소비자패널자료를 활용한 개별 소비자의 돈육 구입빈도, 구입부위 및 구입량 선택행위 분석
권오상 ( Oh Sang Kwon ),강혜정 ( Hyu Jung Kang ),서종석 ( Jong Seok Seo ),조용빈 ( Yong Been Cho ) 한국농업경제학회 2014 農業經濟硏究 Vol.55 No.3
This study estimates household`s demand for fresh pork cuts using a micro consumption data set in Korea. The choices for purchasing cut (=what), purchasing amount (=how much), and purchasing frequency (=how often) are modelled as interrelated discrete, continuous and count data choice behaviors, respectively. The short-run and long-run own and cross price elasticities are estimated, and the impacts of household characteristics are also analyzed. It is found that each cut has quite substantial cross as well as own price elasticity.

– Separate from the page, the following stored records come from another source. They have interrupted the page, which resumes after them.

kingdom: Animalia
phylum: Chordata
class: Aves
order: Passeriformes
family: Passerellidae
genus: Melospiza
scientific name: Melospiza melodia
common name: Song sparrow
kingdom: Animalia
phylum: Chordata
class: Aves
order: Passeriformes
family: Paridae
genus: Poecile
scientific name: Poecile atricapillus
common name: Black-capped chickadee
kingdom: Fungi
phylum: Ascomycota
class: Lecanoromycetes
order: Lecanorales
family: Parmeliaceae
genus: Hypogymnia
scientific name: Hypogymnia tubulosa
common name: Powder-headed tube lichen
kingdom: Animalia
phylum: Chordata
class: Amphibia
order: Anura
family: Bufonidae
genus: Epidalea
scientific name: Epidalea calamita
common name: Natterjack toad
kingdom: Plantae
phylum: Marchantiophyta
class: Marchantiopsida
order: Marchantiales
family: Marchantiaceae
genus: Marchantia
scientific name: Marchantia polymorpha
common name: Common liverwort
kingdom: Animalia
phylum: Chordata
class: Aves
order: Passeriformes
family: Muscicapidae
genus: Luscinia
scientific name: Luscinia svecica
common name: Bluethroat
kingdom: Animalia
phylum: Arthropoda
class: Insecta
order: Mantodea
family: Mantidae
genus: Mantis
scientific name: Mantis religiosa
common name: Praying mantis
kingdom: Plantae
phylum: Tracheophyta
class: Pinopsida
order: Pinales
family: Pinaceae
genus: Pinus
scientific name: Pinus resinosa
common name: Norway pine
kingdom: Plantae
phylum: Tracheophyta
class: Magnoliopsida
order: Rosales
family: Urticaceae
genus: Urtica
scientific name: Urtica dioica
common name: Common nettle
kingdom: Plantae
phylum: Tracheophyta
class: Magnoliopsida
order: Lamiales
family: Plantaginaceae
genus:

The demand for belly which is the most popular cut in Korea is relatively inelastic in its own price change, but its impact on demand for other cuts is very high. Several cuts are normal while the others are inferior. Household size, age, family composition, housing type, purchasing season and time affect all the three interrelated choices. Our model is not based on a single coherent utility maximization process, but is more flexible than the popular marketing science research models based on the Hanemann`s dis-crete-continuous model.